In its first week, light rail carried over 100,000 passengers and proved to be the success that its supporters anticipated. It was a long time coming, and although it received overwhelming support at the 2016 election, much political blood was shed in the preceding decades including Trevor Kaine, Chief Minister Rosemary Follet and David Lamont.
Chief Minister Barr and Transport Minister Fitzharris deserve much credit for their resolve in seeing this city-changing project through. Essential support from the Greens ensured that light rail survived the Legislative Assembly. Former Transport Minister Simon Corbell may one day be able to catch light rail from Civic to Kingston for a coffee, as he once famously predicted.
On Monday, the ACT received its second major public transport shakeup with Network 19, a fundamental system re-set. Integrating light rail, a record nine rapid bus routes, and more frequent local buses, the aim is to increase local connections – and frequency – to rapid routes.
Weekend passengers also benefit from light rail until 1am and rapid buses operating until at least 10pm on Sunday. Passengers living adjacent to light rail will be able to travel until 1am on Saturdays and 11:30pm on Sundays. This is the weekend public transport service that Canberra has needed for many years.
Although the radical changes will prove beneficial, there will be many short-term issues as passengers start using the new bus stops. Many local bus stops are disappearing, and some people will have to transfer between services.

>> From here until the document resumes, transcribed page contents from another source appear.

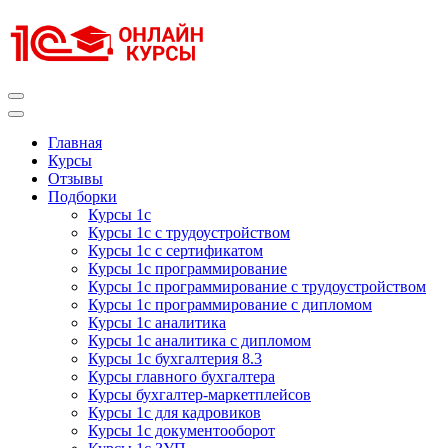
Перейти
к
содержимому
(нажмите
Enter)
Курсы 1С
Курсы 1С официальная сертификация
Главная
Курсы
Отзывы
Подборки
Курсы 1с
Курсы 1с с трудоустройством
Курсы 1с с сертификатом
Курсы 1с программирование
Курсы 1с программирование с трудоустройством
Курсы 1с программирование с дипломом
Курсы 1с аналитика
Курсы 1с аналитика с дипломом
Курсы 1с бухгалтерия 8.3
Курсы главного бухгалтера
Курсы бухгалтер-маркетплейсов
Курсы 1с для кадровиков
Курсы 1с документооборот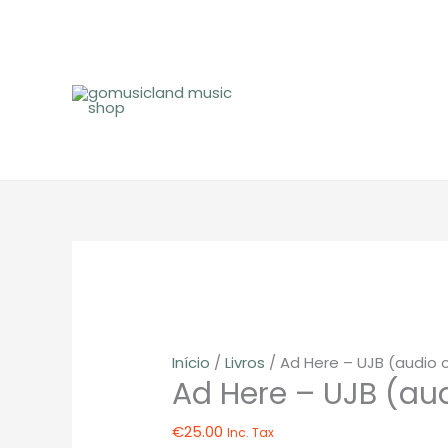
Skip
to
content
Início
/
Livros
/ Ad Here – UJB (audio 
Ad Here – UJB (au
€
25.00
Inc. Tax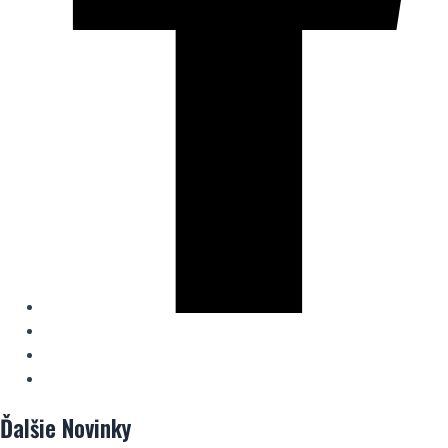
Ďalšie
Novinky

With 140 suburbs and 530 buses, not every suburb in Canberra can have a direct service to Civic. Expresso services received savage cuts, others changed to become part of the new rapid routes, and a few, mainly in Tuggeranong, retained in a different form.
Fairbairn, Hume, ANU and other locations lose a bus service. ANU has its own coaster bus, it may not have enough capacity for the students that relied on the former service. Transport Canberra says on-demand and flexible buses will replace some services, but there’s no extra funding to expand this fleet and software for the small fleet of on-demand buses is not yet available. In some instances, the services are more likely to be used by the ‘fridge magnet generation’ than the ‘app generation’.
The loudest voices are the parents of children who use school buses. These north-south services have slightly decreased and there are now reportable metrics in place. Some services carry a handful of students a day. Clearly, a bus carrying a hundred people is better used on a local bus or rapid service. While there is no separate school bus fleet, this resourcing issue will continue to be played out.
Passenger wayfinding between rapid and local bus services also needs some work. People won’t mind transferring if the frequency of services leads to shorter waiting times and better signage at local bus stops. Software notifications could also help in this regard.
Overall, the benefits of frequent local services connecting to a mass transit spine will improve public transport. In large transport networks, people often transfer to complete their trip. It is a new paradigm we need to adopt as we go from a country town to a growing city.
Gungahlin residents called for better public transport in the early 1990s when it was apparent that buses alone would not carry the number of passengers the popup suburbs were attracting. The Gungahlin Community Council, the Light Rail Coalition, and then ACT Light Rail were energised by the better public transport and planning outcomes that light rail could deliver.
With our population approaching the half-million mark, Canberra must keep building transport infrastructure that matches our growth. More articulated buses with greater passenger capacity are in the fleet and zero-emission, including light rail, is core to transport infrastructure.
Public transport is a visible sign of the health and livability of a city and its people. This government understands this, will future governments? The 2020 Assembly elections will be telling, as the Canberra Liberals are yet to share any thoughts on future public transport infrastructure.
The results of Network 19 may take some time to be realised but they must work if we want to enjoy the bush capital and not live in our cars.
Damien Haas is the Chair of the Public Transport Association of Canberra, the region’s peak public transport user lobby group.